→ ACTION ITEM
In the records below, the line with "XSum dataset to" opens the range and the line with "the leading sentence" closes it; print that range exactly and nothing else.

•••

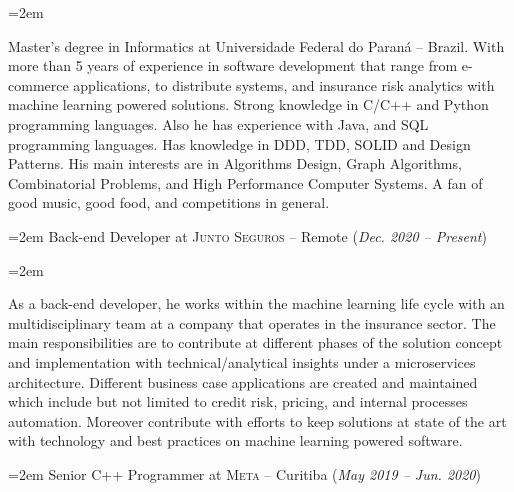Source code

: \documentclass[fontsize=14pt,paper=a4]{scrartcl}
\newcommand{\MarginText}[1]{\marginpar{\raggedleft\itshape\footnotesize#1}}
\newcommand{\WorkEntry}[2]{\noindent\hangindent=2em\hangafter=0%
  {\small #2} {(\small \textit{#1}})\vspace{.5em}}
\newcommand{\Description}[1]{\hangindent=2em\hangafter=0\noindent\raggedright\footnotesize{#1}\par\flushleft\normalsize}
\begin{document}
\begin{cv}
  \vspace{1em}

  \noindent{}\vspace{.5em}
  
  \Description{%
    Master's degree in Informatics at Universidade Federal do Paraná --
    Brazil. With more than 5 years of experience in software development that
    range from e-commerce applications, to distribute systems, and insurance
    risk analytics with machine learning powered solutions. Strong knowledge in
    C/C++ and Python programming languages. Also he has experience with Java,
    and SQL programming languages. Has knowledge in DDD, TDD, SOLID and Design
    Patterns. His main interests are in Algorithms Design, Graph Algorithms,
    Combinatorial Problems, and High Performance Computer Systems. A fan of good
    music, good food, and competitions in general.%
  }


  \noindent{}\vspace{.5em}

  \WorkEntry{Dec. 2020 -- Present}{Back-end Developer at \textsc{Junto Seguros} -- Remote}

  \Description{%
    \MarginText{Junto Seguros}%
    As a back-end developer, he works within the machine learning life cycle
    with an multidisciplinary team at a company that operates in the insurance
    sector. The main responsibilities are to contribute at different phases of
    the solution concept and implementation with technical/analytical insights
    under a microservices architecture. Different business case applications are
    created and maintained which include but not limited to credit risk,
    pricing, and internal processes automation. Moreover contribute with efforts
    to keep solutions at state of the art with technology and best practices on
    machine learning powered software. %
  }


  \WorkEntry{May 2019 -- Jun. 2020}{Senior C++ Programmer at \textsc{Meta} -- Curitiba}
  

\end{cv}
\end{document}
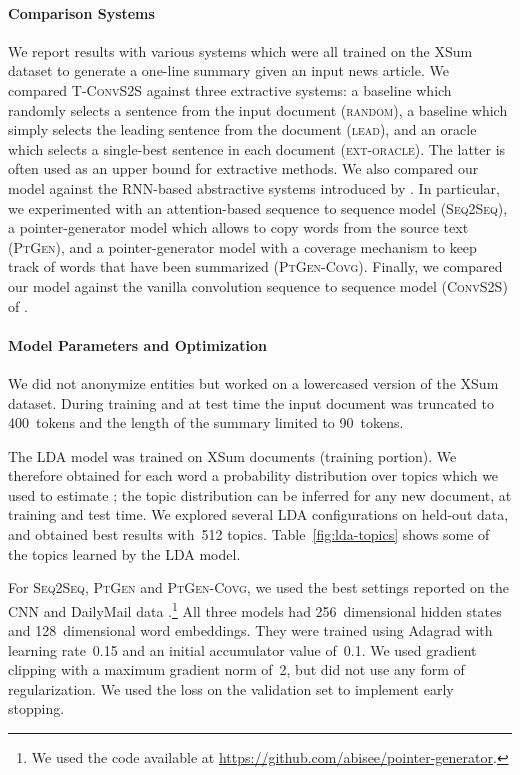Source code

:\documentclass[11pt,a4paper]{article}
\begin{document}
\paragraph{Comparison Systems} 
We report results with various systems which were all trained on the
XSum dataset to generate a one-line summary given an input news
article.  We compared \mbox{\textsc{T-ConvS2S}} against three
extractive systems: a baseline which randomly selects a sentence from
the input document (\textsc{random}), a baseline which simply selects
the leading sentence from the document (\textsc{lead}), and an oracle
which selects a single-best sentence in each document
(\textsc{ext-oracle}). The latter is often used as an upper bound for
extractive methods. We also compared our model against the RNN-based
abstractive systems introduced by . In particular,
we experimented with an attention-based sequence to sequence model
(\textsc{Seq2Seq}), a pointer-generator model which allows to copy
words from the source text (\textsc{PtGen}), and a pointer-generator
model with a coverage mechanism to keep track of words that have been
summarized (\textsc{PtGen-Covg}). Finally, we compared our model
against the vanilla convolution sequence to sequence model
(\textsc{ConvS2S}) of .



\paragraph{Model Parameters and Optimization} 

We did not anonymize entities but worked on a lowercased version of
the XSum dataset. During training and at test time the input document
was truncated to 400~tokens and  the length of the summary limited to
90~tokens.

The LDA model \cite{Blei:2003:LDA} was trained on XSum documents
(training portion). We therefore obtained for each word a probability
distribution over topics which we used to estimate ; the
topic distribution  can be inferred for any new document, at
training and test time. We explored several LDA configurations on
held-out data, and obtained best results with~512
topics. Table~\ref{fig:lda-topics} shows some of the topics learned by
the LDA model.



For \textsc{Seq2Seq}, \textsc{PtGen} and \textsc{PtGen-Covg}, we used
the best settings reported on the CNN and DailyMail data
\cite{see-acl17}.\footnote{We used the code available at
  \url{https://github.com/abisee/pointer-generator}.}  All three
models had 256~dimensional hidden states and 128~dimensional word
embeddings. They were trained using Adagrad \cite{Duchi:2011} with
learning rate~0.15 and an initial accumulator value of~0.1. We used
gradient clipping with a maximum gradient norm of~2, but did not use
any form of regularization.  We used the loss on the validation set to
implement early stopping. 
\end{document}
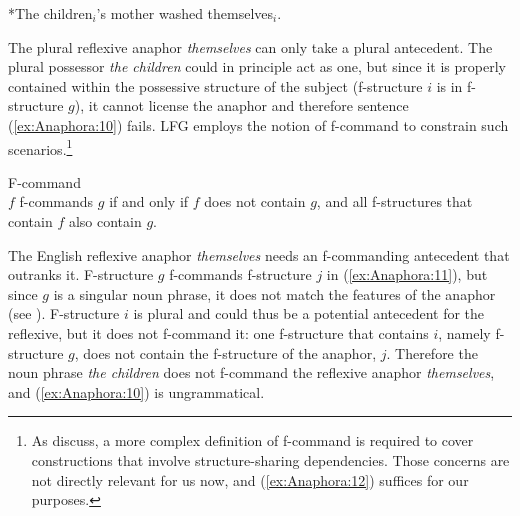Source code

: \documentclass[output=paper,hidelinks]{langscibook}
\begin{document}
\ea\label{ex:Anaphora:10} *The children$_i$'s mother washed themselves$_i$.
\z


\noindent The plural reflexive anaphor \emph{themselves} can only take a plural antecedent. The plural possessor \emph{the children} could in principle act as one, but since it is properly contained within the possessive structure of the subject (f-structure $i$ is in f-structure $g$), it cannot license the anaphor and therefore sentence (\ref{ex:Anaphora:10}) fails. LFG employs the notion of f-command to constrain such scenarios.\footnote{As \citet[239]{DLM:LFG} discuss, a more complex definition of f-command is required to cover constructions that involve structure-sharing dependencies. Those concerns are not directly relevant for us now, and (\ref{ex:Anaphora:12}) suffices for our purposes.}

\ea\label{ex:Anaphora:12} F-command \citep[238]{DLM:LFG}\\[1ex]
$f$ f-commands $g$ if and only if $f$ does not contain $g$, and all f-structures that contain $f$ also contain $g$.
\z

\noindent The English reflexive anaphor \emph{themselves} needs an f-commanding antecedent that outranks it. F-structure $g$ f-commands f-structure $j$ in (\ref{ex:Anaphora:11}), but since $g$ is a singular noun phrase, it does not match the {\NINDEX} features of the anaphor (see ). F-structure $i$ is plural and could thus be a potential antecedent for the reflexive, but it does not f-command it: one f-structure that contains $i$, namely f-structure $g$, does not contain the f-structure of the anaphor, $j$. Therefore the noun phrase \emph{the children} does not f-command the reflexive anaphor \emph{themselves}, and (\ref{ex:Anaphora:10}) is ungrammatical.
\end{document}
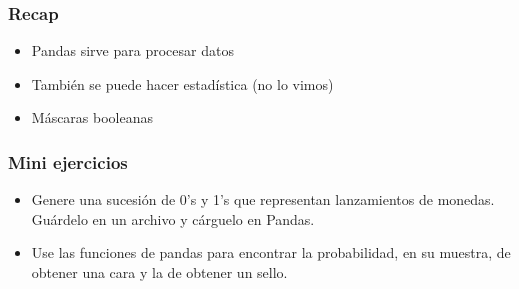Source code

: \documentclass[14pt,aspectratio=169,xcolor=dvipsnames]{beamer}
\begin{document}
\begin{frame}\frametitle{Recap}
    \begin{itemize}
        \item Pandas sirve para procesar datos
        \item También se puede hacer estadística (no lo vimos)
        \item Máscaras booleanas
    \end{itemize}

    \pause
    \vspace{1cm}
\end{frame}
\begin{frame}
    \maketitle
\end{frame}
\begin{frame}\frametitle{Mini ejercicios}
    \begin{itemize}
        \item Genere una sucesión de 0's y 1's que representan lanzamientos de monedas. Guárdelo en un archivo  y cárguelo en Pandas.
        \item Use las funciones de pandas para encontrar la probabilidad, en su muestra, de obtener una cara y la de obtener un sello.
    \end{itemize}
\end{frame}
\end{document}
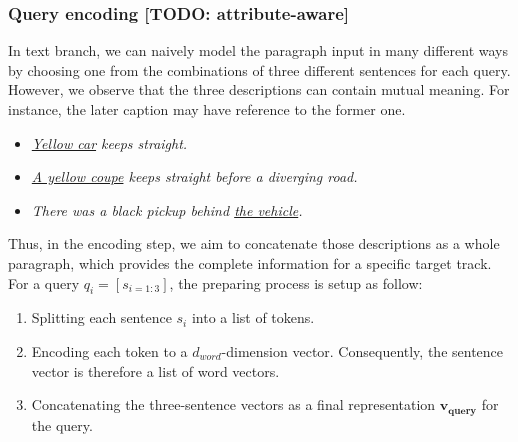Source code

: \subsubsection{Query encoding [TODO: attribute-aware]}
In text branch, we can naively model the paragraph input in many different ways by choosing one from the combinations of three different sentences for each query.
However, we observe that the three descriptions can contain mutual meaning. For instance, the later caption may have reference to the former one.
\begin{itemize}
    \item \textit{\underline{Yellow car} keeps straight.}
    \item \textit{\underline{A yellow coupe} keeps straight before a diverging road.}
    \item \textit{There was a black pickup behind \underline{the vehicle}.}
\end{itemize}
Thus, in the encoding step, we aim to concatenate those descriptions as a whole paragraph, which provides the complete information for a specific target track.
For a query $q_i = [s_{i=1:3}]$, the preparing process is setup as follow:
\begin{enumerate}
    \item Splitting each sentence $s_i$ into a list of tokens.
    \item Encoding each token to a $d_{word}$-dimension vector. Consequently, the sentence vector is therefore a list of word vectors.
    \item Concatenating the three-sentence vectors as a final representation $\mathbf{v_{query}}$ for the query.
\end{enumerate}

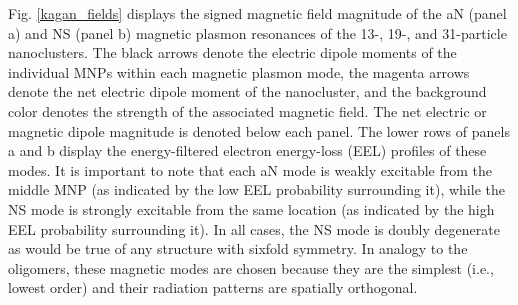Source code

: \documentclass [11pt, proquest] {uwthesis}[2016/11/22]
\begin{document}
Fig. \ref{kagan_fields} displays the signed magnetic field magnitude of the aN (panel a) and NS (panel b) magnetic plasmon resonances of the 13-, 19-, and 31-particle nanoclusters. The black arrows denote the electric dipole moments of the individual MNPs within each magnetic plasmon mode, the magenta arrows denote the net electric dipole moment of the nanocluster, and the background color denotes the strength of the associated magnetic field. The net electric or magnetic dipole magnitude is denoted below each panel. The lower rows of panels a and b display the energy-filtered electron energy-loss (EEL) profiles of these modes. It is important to note that each aN mode is weakly excitable from the middle MNP (as indicated by the low EEL probability surrounding it), while the NS mode is strongly excitable from the same location (as indicated by the high EEL probability surrounding it). In all cases, the NS mode is doubly degenerate as would be true of any structure with sixfold symmetry. In analogy to the oligomers, these magnetic modes are chosen because they are the simplest (i.e., lowest order) and their radiation patterns are spatially orthogonal. 
\end{document}
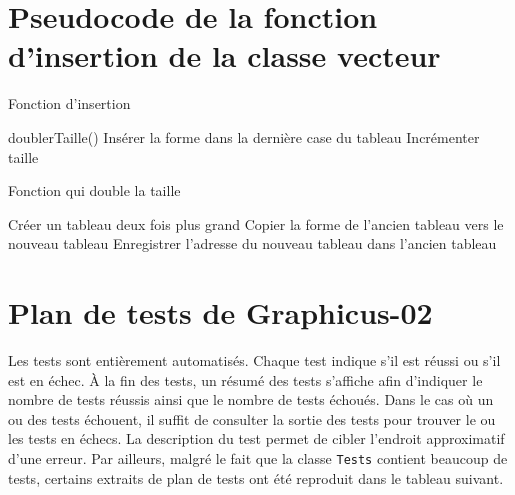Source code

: \section{Pseudocode de la fonction d’insertion de la classe vecteur}

\begin{algorithm}[H]
    \caption{Fonction d'insertion}
    \begin{algorithmic}[1]
            \State doublerTaille()
        \EndIf
        \State Insérer la forme dans la dernière case du tableau
        \State Incrémenter taille
        \EndProcedure
    \end{algorithmic}
\end{algorithm}

\begin{algorithm}[H]
    \caption{Fonction qui double la taille}
    \begin{algorithmic}[1]
        \State Créer un tableau deux fois plus grand
            \State Copier la forme de l'ancien tableau vers le nouveau tableau
        \EndFor
        \State Enregistrer l'adresse du nouveau tableau dans l'ancien tableau
        \EndProcedure
    \end{algorithmic}
\end{algorithm}

\section{Plan de tests de Graphicus-02}

Les tests sont entièrement automatisés.
Chaque test indique s'il est réussi ou s'il est en échec.
À la fin des tests, un résumé des tests s'affiche afin d'indiquer le nombre de tests réussis ainsi que le nombre de tests échoués.
Dans le cas où un ou des tests échouent, il suffit de consulter la sortie des tests pour trouver le ou les tests en échecs.
La description du test permet de cibler l'endroit approximatif d'une erreur.
Par ailleurs, malgré le fait que la classe \texttt{Tests} contient beaucoup de tests, certains extraits de plan de tests ont été reproduit dans le tableau suivant.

•••

→ RESULT BELOW
XSum dataset to generate a one-line summary given an input news
article.  We compared \mbox{\textsc{T-ConvS2S}} against three
extractive systems: a baseline which randomly selects a sentence from
the input document (\textsc{random}), a baseline which simply selects
the leading sentence from the document (\textsc{lead}), and an oracle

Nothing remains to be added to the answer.